Corriere del Mezzogiorno (Campania)
Il teatrino che nasconde i problemi
E al ministro Sangiuliano, che chiedeva un dibattito pubblico: «Ditegli che io mi confronto con il presidente del Consiglio, non con i parcheggiatori abusivi». E poi però al presidente del Consiglio, che gli aveva suggerito di mettersi al lavoro invece che fare manifestazioni: «Senza soldi non si lavora, stronza, lavori lei». Un crescendo etico — anzi immorale — di fronte al quale ci si aspetterebbe qualche reazione da parte della città, dei suoi mâitres à penser, dei suoi «ceti medi riflessivi». Dopotutto, se Geolier presenta a Sanremo il suo pezzo rap in un fantasioso quanto criptico neo-dialetto, Napoli subito si immerge nel dibattito tra puristi e postmoderni, accademici e antagonisti. E De Luca? E il suo linguaggio istituzionalmente e culturalmente scorretto? Chi mai, nella superba ex capitale, gli ha dedicato qualcosa di più di un’alzata di sopracciglio o (assai più spesso) di un sorriso benevolo? E lo stesso Manfredi, che solo pochi giorni fa chiedeva «rispetto» per il rapper fischiato dalla platea dell’Ariston e che pure ha voluto evitare di unirsi alla manifestazione romana del “governatore”, ha mai preteso, l’algido Manfredi, un po’ di «rispetto» da De Luca nei confronti di una città immiserita e ridicolizzata dalle sue sciabolate semantiche? Come stupirsi se talvolta i napoletani restano vittime degli stereotipi più corrivi, quando da anni, scientemente, il loro «governatore» gioca a costruirsi il profilo della macchietta, una maschera
da Salone Margherita?
Ma questa è soltanto comunicazione politica — ovvero l’apparenza della politica — risponderà qualcuno. Giudizio opinabile, forse superficiale. Questo Paese viene da decenni di populismo, smaccata demagogia, personalizzazione carismatica del potere pubblico. Con la conseguenza che abbiamo sotto gli occhi: la metà degli italiani che non vanno più a votare, l’altra metà che segue la sirena di turno e subito dopo la butta nel cestino. Dalla svolta del 1989-1994, il Paese è diventato il laboratorio impazzito di una rappresentanza democratica fragile, mutevole, talvolta malmostosa. Ha puntato su leader anomali come Silvio Berlusconi. Ha incoronato e poi gettato alle ortiche Gianfranco Fini. Ha seguito in massa il pifferaio Grillo, commuovendosi al linguaggio del vaffa, e poi ha dimenticato anche lui. Ha assistito al formarsi di coalizioni sorprendentemente incoerenti, un centrosinistra che andava da Bertinotti a Mastella, un centrodestra che comprendeva nazionalisti e secessionisti, un premier venuto dal nulla che si alleava ora con la destra, ora con la sinistra. E poi i tecnici, tecnici di alto profilo che tuttavia testimoniavano clamorosamente il fallimento della rappresentanza parlamentare. La cosiddetta seconda Repubblica è stata la débâcle della politica. Dalla politica gli italiani si sono sempre più allontanati.

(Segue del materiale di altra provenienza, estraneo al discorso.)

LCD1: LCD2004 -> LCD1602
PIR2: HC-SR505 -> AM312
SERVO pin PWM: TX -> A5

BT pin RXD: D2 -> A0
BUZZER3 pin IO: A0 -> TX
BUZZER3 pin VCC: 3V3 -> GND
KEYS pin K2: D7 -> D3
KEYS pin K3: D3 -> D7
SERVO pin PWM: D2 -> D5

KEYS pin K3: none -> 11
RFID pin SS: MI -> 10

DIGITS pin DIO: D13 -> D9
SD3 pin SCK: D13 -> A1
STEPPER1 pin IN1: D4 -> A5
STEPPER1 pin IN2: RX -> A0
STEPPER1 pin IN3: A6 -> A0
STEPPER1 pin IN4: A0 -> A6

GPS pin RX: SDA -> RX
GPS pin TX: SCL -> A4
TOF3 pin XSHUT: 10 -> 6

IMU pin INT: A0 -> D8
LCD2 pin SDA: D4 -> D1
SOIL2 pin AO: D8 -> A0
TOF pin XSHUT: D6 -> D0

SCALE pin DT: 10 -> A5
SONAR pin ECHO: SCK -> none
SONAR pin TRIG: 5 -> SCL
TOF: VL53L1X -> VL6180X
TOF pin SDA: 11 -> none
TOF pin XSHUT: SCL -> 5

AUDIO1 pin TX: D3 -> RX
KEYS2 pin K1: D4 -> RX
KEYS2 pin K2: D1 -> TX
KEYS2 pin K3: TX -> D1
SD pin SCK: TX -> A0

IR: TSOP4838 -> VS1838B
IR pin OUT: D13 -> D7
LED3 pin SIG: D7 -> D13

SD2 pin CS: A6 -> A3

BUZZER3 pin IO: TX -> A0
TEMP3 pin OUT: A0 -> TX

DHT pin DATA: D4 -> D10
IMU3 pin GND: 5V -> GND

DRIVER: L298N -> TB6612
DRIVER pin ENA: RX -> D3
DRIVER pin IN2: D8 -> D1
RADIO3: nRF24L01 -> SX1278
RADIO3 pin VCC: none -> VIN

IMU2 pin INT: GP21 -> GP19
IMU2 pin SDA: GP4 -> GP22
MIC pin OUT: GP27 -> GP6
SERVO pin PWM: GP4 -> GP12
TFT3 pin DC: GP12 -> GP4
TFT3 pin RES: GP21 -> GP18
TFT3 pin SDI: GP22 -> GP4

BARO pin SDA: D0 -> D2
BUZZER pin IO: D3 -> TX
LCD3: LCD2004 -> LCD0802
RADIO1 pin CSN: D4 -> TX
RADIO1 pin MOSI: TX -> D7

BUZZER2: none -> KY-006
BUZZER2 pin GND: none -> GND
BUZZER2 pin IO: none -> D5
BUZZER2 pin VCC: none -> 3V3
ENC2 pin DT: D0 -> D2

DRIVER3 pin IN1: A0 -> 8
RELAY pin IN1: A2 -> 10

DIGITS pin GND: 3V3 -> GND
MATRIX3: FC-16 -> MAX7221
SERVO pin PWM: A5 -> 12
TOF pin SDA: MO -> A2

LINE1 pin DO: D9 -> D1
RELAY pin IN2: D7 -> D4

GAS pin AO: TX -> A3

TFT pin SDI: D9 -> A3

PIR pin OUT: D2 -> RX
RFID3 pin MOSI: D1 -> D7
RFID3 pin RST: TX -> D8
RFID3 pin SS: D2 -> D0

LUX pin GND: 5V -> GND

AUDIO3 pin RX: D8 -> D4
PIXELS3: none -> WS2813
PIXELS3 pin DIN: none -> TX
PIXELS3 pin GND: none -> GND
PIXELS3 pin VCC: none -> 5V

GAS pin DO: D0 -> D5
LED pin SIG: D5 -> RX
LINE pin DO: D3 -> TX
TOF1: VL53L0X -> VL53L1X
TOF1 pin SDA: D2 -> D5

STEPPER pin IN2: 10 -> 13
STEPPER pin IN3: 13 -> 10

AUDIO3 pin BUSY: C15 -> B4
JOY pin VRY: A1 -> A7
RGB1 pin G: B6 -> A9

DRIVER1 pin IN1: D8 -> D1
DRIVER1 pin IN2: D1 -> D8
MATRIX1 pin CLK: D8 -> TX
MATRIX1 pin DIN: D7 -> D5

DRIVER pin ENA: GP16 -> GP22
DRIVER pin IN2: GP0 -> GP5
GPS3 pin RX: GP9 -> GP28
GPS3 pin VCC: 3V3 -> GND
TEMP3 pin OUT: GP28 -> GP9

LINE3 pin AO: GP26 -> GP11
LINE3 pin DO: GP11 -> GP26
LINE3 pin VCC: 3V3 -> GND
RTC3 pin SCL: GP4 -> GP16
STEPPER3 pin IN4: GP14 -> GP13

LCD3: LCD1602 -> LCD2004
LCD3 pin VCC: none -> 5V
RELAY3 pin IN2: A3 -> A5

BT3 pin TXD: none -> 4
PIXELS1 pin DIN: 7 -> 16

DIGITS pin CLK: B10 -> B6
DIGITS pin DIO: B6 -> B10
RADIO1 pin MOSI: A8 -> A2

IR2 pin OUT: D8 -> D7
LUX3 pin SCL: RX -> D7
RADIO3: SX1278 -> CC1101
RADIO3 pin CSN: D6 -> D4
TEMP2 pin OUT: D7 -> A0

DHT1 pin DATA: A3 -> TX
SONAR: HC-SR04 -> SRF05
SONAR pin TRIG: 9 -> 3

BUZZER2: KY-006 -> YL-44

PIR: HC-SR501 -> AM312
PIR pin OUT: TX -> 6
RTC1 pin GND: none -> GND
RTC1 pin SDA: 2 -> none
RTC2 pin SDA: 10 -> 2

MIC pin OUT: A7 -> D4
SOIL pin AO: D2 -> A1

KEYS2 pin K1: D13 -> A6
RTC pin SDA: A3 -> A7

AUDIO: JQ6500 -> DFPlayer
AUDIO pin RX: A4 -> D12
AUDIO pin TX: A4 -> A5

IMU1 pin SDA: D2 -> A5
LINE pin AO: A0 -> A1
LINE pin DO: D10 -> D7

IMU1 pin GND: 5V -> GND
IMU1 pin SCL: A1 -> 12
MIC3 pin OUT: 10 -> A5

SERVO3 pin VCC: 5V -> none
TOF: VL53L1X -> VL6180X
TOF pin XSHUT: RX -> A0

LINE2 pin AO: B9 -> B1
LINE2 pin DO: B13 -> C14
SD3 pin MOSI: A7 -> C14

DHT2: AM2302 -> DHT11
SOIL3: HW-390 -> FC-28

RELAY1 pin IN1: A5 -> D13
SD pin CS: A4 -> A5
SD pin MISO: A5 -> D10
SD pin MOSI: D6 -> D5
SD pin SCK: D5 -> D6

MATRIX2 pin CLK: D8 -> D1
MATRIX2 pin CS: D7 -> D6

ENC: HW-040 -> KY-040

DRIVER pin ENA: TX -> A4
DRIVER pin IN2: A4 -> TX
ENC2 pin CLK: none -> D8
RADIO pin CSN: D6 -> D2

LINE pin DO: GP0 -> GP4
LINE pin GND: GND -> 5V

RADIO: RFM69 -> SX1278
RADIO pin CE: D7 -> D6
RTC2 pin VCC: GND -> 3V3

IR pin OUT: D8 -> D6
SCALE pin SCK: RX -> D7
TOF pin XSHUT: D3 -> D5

Ed è questo — proprio questo — il terreno che, giorno dopo giorno, tenacemente, viene arato da Vincenzo De Luca, con una strategia per il potere politico che utilizza il linguaggio dell’antipolitica, con un teatrino del grottesco che serve a coprire gli interessi in gioco, a nascondere le défaillance amministrative, a confondere le acque. Dietro quel teatrino restano, duri come il marmo, problemi concreti e insoluti, domande che non hanno risposta. De Luca non risponde ai ragionamenti di Sabino Cassese (non proprio l’ultimo venuto) sull’autonomia differenziata. Non risponde a chi gli rinfaccia la parziale incapacità di spendere le risorse europee.
Non risponde alle graduatorie degli istituti di rilevazione che, invariabilmente, stigmatizzano i ritardi della Campania nella gestione della sanità o dei trasporti. Preferisce chiamare a raccolta certi umori sudisti sempre pronti a rivangare «primati» fantasiosi e a recriminare sugli storici «torti» subìti.
Usa argomenti che, comprensibilmente, incrociano la richiesta di assistenza dei gruppi sociali meno favoriti, ma anche la distrazione dell’opinione pubblica, la povertà d’iniziativa dei ceti medi, la pigrizia opportunistica dei chierici. Ed è per questo che la forma — la sceneggiata degli insulti — diventa sostanza ed enfatizza la crisi della politica in Italia. Dopotutto il gioco funziona. De Luca è stato eletto e rieletto, e magari conquisterà il terzo mandato. E sì, è vero, nel mondo — a Gaza, in Ucraina, in Russia — succedono ogni giorno cose terribili, le più angosciose. Ma la tribù vesuviana preferisce non pensarci. Preferisce godersi l’avanspettacolo.